**To be done:**
[1] According to the jokes text, what does P-O-P stand for?
[2] Count the lines in the entries that contain the string "place", treating uppercase and lowercase as different, and reply with only the number.

--- BEGIN Text ---

Some jokes that I just came up with:

Where does the dinosaur get his haircut?

Dinosaur's don't exist, you pale fuck.

What kind of soup did the dinosaur order at the French restaurant?

Dinosaurs are extinct, you looney fuck.

What did the blue dinosaur say to the green dinosaur?

Get a life, you green fuckfest.

What did the baby dinosaur eat at the zoo?

All the animals.



Please don't go bowling on Thursday. I urge you. Otherwise the government will sneak into your house and scan your old photographs. Then they'll control your past. And someone without a past can't have a future.

I want to send that message via morose code. Or however you spell that shitty code. Morse? Morese Code? Maybe thats why people don't use that code anymore. It was so hard to spell. That and the Russians figured it out.

Don't trust Russia. I love the 80's! Don't trust Russia. Vh1. Don't trust Russia. Sarcastic comments from no name comics. Don't trust Russia. Weird Al Yankovich. Don't trust Russia. I'd be a hot chick if I took off my glasses. Don't trust Russia. I'm too intellegent to be mainstream. Don't trust Russia. E! Channel trying to copy the formula. Don't trust Russia. I love the 90's spinoff. Don't trust Russia. Don't trust Russia. Never trust Russia. Dear Lord please no, DONT TRUST RUSSIA.

Some jokes that I just made up:

Why did the snake go to foley's?

He wanted to get some good deals at the Red Apple SSSSSSSSSSSSSSSSSSSale.


P-O-P stands for Point of Purchase. How can I, the advertiser, entice you, the consumer, to purchase my product? What about a cool looking, interactive store display? What about new and interesting product packaging? How about a Buy 1, Get 1 Free promo? What if I grab your child while you're considering your purchase, and threaten to poke him with a sharp spear if you don't purchase my product?


Christine said...

My son would grab your spear and make a Conti-Kabob. You would be delicious.

--- END Text ---
--- BEGIN Records provided ---

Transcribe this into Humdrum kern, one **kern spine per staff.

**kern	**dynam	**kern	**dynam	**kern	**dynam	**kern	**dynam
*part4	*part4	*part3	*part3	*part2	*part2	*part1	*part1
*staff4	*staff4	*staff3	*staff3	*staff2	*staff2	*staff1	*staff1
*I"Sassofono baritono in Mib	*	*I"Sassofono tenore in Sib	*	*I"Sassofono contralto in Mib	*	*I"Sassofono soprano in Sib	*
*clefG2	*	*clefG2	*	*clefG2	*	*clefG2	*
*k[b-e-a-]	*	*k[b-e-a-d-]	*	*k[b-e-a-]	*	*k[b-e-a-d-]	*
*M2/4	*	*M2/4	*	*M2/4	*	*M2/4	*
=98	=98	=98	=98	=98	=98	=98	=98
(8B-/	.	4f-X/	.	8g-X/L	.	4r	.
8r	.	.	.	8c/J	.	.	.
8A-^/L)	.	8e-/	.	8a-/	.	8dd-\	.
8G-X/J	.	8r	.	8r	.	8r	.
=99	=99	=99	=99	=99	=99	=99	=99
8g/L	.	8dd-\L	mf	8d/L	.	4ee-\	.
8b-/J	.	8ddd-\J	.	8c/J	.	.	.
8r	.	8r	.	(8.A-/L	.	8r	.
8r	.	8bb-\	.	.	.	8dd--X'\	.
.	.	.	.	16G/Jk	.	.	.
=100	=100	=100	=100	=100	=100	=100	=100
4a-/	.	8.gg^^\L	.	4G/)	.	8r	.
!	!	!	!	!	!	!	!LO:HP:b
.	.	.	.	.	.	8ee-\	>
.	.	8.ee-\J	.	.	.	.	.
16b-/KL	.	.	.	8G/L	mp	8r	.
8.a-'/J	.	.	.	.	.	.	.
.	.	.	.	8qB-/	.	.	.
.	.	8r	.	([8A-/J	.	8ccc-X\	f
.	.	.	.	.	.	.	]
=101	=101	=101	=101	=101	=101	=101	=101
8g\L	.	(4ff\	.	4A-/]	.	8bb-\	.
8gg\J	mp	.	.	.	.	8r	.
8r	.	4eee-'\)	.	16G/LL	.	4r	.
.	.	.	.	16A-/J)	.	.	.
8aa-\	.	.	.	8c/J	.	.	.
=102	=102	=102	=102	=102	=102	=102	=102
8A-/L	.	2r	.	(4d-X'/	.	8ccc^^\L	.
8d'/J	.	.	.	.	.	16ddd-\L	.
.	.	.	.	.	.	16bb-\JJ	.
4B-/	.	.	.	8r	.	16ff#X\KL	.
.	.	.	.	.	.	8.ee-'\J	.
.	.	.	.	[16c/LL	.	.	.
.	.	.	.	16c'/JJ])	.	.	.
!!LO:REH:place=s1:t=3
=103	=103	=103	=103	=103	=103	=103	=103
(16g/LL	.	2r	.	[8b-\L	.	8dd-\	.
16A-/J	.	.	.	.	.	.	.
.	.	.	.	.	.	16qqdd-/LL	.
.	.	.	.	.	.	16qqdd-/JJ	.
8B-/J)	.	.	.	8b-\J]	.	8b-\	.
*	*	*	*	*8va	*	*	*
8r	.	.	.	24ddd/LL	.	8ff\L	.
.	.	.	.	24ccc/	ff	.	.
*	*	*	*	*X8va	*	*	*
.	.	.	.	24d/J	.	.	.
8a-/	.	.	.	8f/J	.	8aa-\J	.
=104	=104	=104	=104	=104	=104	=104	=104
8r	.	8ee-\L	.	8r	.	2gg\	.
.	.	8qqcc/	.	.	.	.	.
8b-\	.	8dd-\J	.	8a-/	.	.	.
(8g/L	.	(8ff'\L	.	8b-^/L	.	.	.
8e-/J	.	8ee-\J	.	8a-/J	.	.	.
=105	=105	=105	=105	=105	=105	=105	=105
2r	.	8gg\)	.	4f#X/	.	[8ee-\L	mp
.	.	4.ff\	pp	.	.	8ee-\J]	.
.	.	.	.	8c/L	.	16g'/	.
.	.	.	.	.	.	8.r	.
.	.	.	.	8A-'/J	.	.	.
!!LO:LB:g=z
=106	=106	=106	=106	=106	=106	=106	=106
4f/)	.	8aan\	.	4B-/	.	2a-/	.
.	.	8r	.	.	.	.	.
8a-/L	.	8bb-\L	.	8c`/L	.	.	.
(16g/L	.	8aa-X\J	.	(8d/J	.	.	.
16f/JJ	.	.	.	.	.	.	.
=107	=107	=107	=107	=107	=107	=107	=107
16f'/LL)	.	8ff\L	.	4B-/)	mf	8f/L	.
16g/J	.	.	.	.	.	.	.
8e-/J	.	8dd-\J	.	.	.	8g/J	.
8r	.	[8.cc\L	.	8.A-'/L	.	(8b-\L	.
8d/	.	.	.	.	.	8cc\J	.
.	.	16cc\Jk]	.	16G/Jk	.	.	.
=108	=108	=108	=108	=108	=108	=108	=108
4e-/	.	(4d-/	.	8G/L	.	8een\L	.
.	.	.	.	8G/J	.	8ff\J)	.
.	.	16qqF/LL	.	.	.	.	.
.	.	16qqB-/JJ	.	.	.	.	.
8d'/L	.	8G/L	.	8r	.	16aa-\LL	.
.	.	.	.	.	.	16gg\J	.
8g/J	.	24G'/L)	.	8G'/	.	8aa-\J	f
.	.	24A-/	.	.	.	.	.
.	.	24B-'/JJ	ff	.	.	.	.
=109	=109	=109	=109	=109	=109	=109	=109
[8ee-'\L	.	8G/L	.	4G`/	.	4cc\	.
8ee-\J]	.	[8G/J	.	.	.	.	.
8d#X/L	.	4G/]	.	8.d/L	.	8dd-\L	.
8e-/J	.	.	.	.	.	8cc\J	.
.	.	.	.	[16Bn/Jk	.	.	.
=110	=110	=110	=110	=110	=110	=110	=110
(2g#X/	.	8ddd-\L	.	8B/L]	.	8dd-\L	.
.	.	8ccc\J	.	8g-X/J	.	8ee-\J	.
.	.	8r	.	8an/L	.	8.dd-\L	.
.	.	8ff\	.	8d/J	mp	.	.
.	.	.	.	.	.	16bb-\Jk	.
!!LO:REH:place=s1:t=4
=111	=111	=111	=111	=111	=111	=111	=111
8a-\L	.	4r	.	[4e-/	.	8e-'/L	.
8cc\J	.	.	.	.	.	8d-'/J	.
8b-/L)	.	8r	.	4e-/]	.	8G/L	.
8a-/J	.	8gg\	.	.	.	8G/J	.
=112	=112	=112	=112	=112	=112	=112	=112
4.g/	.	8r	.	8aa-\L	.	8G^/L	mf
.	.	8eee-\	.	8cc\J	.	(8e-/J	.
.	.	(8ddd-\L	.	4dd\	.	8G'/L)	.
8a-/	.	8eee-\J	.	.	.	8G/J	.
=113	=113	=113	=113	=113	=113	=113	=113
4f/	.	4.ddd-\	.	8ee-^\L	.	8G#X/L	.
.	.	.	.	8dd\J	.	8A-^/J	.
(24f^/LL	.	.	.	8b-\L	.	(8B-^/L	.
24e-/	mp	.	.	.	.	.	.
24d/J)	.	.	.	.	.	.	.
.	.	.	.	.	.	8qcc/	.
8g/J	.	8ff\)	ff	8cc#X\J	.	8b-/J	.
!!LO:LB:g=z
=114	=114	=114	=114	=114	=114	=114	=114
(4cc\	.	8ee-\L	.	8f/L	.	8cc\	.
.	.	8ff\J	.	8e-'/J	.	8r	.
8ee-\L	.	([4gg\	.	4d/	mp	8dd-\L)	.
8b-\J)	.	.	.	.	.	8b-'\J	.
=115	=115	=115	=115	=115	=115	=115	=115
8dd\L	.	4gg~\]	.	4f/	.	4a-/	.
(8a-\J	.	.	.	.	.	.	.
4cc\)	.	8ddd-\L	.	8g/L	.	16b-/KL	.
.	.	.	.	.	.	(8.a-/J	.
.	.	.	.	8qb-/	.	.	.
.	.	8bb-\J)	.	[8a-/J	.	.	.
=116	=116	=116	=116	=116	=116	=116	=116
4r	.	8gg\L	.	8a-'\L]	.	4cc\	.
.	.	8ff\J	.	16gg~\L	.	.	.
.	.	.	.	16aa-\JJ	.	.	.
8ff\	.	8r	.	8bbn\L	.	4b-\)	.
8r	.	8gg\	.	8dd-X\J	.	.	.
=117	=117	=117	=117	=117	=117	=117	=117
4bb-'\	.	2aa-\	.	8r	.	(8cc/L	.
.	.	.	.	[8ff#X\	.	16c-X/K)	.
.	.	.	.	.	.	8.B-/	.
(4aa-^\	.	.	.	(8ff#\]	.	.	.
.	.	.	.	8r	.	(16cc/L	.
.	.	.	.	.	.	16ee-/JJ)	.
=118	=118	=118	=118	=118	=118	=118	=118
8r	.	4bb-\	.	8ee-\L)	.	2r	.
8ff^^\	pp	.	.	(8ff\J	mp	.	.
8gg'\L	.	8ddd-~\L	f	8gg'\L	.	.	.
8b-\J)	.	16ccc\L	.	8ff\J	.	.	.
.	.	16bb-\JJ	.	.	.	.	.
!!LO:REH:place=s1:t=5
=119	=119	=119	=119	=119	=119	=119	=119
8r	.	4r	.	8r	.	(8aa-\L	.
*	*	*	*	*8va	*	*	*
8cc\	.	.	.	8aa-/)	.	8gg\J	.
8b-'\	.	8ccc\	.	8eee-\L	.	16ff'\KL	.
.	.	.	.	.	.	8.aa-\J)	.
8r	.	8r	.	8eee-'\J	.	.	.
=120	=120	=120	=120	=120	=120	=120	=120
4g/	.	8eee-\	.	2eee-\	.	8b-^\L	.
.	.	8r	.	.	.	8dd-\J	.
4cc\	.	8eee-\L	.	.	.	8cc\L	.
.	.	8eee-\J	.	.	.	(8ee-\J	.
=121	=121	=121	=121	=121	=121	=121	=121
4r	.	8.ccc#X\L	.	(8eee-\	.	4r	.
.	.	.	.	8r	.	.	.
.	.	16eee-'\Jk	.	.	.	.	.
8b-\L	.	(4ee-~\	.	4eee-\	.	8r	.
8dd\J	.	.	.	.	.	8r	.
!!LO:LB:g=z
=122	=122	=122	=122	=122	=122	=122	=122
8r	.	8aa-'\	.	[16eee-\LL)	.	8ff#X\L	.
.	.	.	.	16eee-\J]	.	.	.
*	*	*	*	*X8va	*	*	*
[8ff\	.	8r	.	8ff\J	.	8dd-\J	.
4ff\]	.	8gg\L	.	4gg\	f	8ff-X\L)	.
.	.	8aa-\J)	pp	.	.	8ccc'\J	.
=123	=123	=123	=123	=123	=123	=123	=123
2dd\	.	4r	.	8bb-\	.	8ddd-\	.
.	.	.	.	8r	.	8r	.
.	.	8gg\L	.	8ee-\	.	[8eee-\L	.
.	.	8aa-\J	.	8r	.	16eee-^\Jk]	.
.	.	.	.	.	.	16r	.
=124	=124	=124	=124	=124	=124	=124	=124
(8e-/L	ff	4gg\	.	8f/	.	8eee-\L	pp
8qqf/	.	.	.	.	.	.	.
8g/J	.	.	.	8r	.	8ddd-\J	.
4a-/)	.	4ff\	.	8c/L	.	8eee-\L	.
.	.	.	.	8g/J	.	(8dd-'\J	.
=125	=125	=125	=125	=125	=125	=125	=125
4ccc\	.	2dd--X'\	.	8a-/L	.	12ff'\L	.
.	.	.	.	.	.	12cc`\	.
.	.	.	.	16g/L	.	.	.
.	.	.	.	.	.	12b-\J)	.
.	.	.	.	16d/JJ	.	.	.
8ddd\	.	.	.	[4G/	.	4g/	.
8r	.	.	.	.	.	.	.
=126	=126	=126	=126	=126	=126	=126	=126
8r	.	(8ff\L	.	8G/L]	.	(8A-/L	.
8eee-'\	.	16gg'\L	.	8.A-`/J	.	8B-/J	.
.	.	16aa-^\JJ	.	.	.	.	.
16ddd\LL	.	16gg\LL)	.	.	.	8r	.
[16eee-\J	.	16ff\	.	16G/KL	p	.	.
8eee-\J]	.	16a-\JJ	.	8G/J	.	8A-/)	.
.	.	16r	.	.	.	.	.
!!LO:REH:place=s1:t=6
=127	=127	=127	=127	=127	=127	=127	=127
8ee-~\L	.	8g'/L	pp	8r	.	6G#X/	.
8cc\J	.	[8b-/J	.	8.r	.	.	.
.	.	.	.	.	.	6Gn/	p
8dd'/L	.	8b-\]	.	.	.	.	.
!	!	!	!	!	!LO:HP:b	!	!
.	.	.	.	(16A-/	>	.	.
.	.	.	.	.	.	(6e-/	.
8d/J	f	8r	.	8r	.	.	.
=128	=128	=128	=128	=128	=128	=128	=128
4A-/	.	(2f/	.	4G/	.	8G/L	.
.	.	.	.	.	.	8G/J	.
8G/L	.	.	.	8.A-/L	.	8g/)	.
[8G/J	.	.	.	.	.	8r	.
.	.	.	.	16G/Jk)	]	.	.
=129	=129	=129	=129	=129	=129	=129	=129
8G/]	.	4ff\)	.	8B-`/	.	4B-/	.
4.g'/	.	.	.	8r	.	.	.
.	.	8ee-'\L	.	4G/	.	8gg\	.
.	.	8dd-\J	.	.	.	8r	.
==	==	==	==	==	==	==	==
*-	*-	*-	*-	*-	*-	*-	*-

--- END Records provided ---

**Written responses:**
[1] Point of Purchase.

[2] 4